TUGAS DAN LATIHAN -
1. Untuk setiap pernyataan berikut, tentukan apakah isinya sesuai dengan teks bacaan: (a) gerhana bulan terjadi saat malam; (b) saat gerhana matahari disebut sebagai hal yang paling gelap; (c) hati mampu lebih gelap daripada malam dan gerhana. Jawab ya atau tidak, lalu kutip persis kata-kata penentunya dari teks.
2. Salin tanpa perubahan bagian teks bacaan yang dimulai dari "Pertanyaanya, adakah hal" dan berakhir pada "malam yang tenang.".
##### TEKS BACAAN #####
Bicara tentang hal yang gelap, pasti kita ingat dengan kata "malam" dan gerhana bulan terjadi saat malam. Malam adalah anugrah yang indah bagi penikmatnya, setiap malam tampak gemerlap bintang yang menunjukan keanggunan sinarnya. Tak jarang lalu lalang kendaraan lebih padat di jalanan hanya untuk menikmati malam, taman-taman di tengah kota ramai tak karuan, pemuda-pemuda desa duduk di pinggiran jalan yang katanya menikmati malam. Ada pula yang menunggu datangnya siang karena tak ada penerangan untuk hidup ketika malam. Sebagian orang terus berjalan mecari sumber cahaya sebagai penghidupan yang tak bisa dipastikan. Ada pula yang berusaha mematik api untuk menerangi malam, ada pula yang menjual cahaya dengan syarat pembayaran dan mahar. Semua tentang cahaya, cahaya yang setiap manusia butuhkan.

Pertanyaanya, adakah hal yang lebih gelap selain dua fenomena tadi ? mana yang lebih gelap ? saat gerhana matahari ataukah saat malam tiba ? jawabannya bukan keduanya, bukan saat gerhana matahari, bukan pula keheningan malam yang tenang.
Hati adalah jawabanya, hati lah yang mampu lebih gelap dari kedua fenomena fana yang hanya sementara tersebut.
##### DATA SUMBER #####
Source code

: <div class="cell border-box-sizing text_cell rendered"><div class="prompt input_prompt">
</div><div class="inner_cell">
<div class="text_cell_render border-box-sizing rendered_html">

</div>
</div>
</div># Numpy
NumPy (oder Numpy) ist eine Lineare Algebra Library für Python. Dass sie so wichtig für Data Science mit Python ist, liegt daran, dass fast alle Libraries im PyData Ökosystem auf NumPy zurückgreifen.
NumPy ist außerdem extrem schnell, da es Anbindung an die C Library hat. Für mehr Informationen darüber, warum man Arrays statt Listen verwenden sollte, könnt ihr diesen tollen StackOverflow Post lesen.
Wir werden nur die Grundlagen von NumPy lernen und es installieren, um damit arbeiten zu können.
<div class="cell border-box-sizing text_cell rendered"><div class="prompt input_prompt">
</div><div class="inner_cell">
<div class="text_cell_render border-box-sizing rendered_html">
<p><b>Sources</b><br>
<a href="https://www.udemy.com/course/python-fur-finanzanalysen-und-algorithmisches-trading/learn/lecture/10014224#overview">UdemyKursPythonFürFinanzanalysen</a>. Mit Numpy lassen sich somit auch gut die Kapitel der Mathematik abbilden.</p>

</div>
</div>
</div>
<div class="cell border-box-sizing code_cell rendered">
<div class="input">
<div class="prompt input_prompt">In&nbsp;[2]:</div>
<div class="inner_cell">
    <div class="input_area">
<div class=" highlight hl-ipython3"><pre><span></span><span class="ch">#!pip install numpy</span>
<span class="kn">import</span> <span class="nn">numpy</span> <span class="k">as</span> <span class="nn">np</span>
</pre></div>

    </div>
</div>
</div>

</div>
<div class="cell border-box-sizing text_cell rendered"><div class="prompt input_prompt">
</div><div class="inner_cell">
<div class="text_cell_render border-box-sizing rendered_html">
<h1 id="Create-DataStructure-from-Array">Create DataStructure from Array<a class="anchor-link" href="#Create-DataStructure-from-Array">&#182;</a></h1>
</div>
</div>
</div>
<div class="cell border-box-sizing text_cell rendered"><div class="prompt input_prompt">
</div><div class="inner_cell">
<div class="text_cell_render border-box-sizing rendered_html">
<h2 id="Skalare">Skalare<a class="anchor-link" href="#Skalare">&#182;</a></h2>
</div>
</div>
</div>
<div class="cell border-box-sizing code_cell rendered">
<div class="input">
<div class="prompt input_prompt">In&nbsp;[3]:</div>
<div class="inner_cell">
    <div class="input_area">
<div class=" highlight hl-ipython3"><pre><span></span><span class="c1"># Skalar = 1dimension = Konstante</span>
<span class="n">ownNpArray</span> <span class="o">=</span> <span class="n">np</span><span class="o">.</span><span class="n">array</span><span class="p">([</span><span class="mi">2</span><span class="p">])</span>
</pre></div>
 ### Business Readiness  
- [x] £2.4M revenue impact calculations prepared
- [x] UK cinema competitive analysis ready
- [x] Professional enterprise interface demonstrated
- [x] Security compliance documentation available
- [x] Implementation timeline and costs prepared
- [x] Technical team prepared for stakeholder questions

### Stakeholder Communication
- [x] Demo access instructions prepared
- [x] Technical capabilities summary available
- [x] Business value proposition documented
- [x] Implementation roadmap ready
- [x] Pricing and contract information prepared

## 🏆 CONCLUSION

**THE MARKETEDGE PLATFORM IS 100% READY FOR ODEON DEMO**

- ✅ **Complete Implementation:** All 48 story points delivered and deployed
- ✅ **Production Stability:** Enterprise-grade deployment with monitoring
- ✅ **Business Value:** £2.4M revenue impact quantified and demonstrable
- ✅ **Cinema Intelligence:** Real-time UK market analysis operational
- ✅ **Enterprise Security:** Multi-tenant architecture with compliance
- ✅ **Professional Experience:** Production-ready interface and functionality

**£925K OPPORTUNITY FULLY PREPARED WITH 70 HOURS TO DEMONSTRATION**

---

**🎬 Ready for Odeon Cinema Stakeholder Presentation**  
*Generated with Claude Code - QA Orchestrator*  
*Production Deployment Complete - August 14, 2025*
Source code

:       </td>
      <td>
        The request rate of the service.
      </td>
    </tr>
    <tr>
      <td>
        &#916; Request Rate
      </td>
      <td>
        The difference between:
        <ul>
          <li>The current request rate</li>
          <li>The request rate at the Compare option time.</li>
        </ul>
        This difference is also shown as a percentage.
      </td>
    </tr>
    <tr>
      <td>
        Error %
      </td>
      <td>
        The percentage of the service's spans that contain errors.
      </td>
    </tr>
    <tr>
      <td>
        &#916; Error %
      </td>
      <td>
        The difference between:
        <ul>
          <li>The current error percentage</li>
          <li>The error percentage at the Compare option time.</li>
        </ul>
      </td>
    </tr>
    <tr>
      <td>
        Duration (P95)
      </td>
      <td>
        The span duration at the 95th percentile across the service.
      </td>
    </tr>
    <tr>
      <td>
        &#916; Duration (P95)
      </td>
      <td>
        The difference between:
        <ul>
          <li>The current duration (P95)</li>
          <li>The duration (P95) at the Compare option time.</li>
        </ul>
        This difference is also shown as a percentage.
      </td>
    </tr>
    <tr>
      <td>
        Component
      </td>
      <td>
#####
JAWABAN BERURUTAN -
1.
(a) Ya: "gerhana bulan terjadi saat malam"
(b) Tidak: "jawabannya bukan keduanya, bukan saat gerhana matahari, bukan pula keheningan malam yang tenang"
(c) Ya: "hati lah yang mampu lebih gelap dari kedua fenomena fana yang hanya sementara tersebut"

2.
Pertanyaanya, adakah hal yang lebih gelap selain dua fenomena tadi ? mana yang lebih gelap ? saat gerhana matahari ataukah saat malam tiba ? jawabannya bukan keduanya, bukan saat gerhana matahari, bukan pula keheningan malam yang tenang.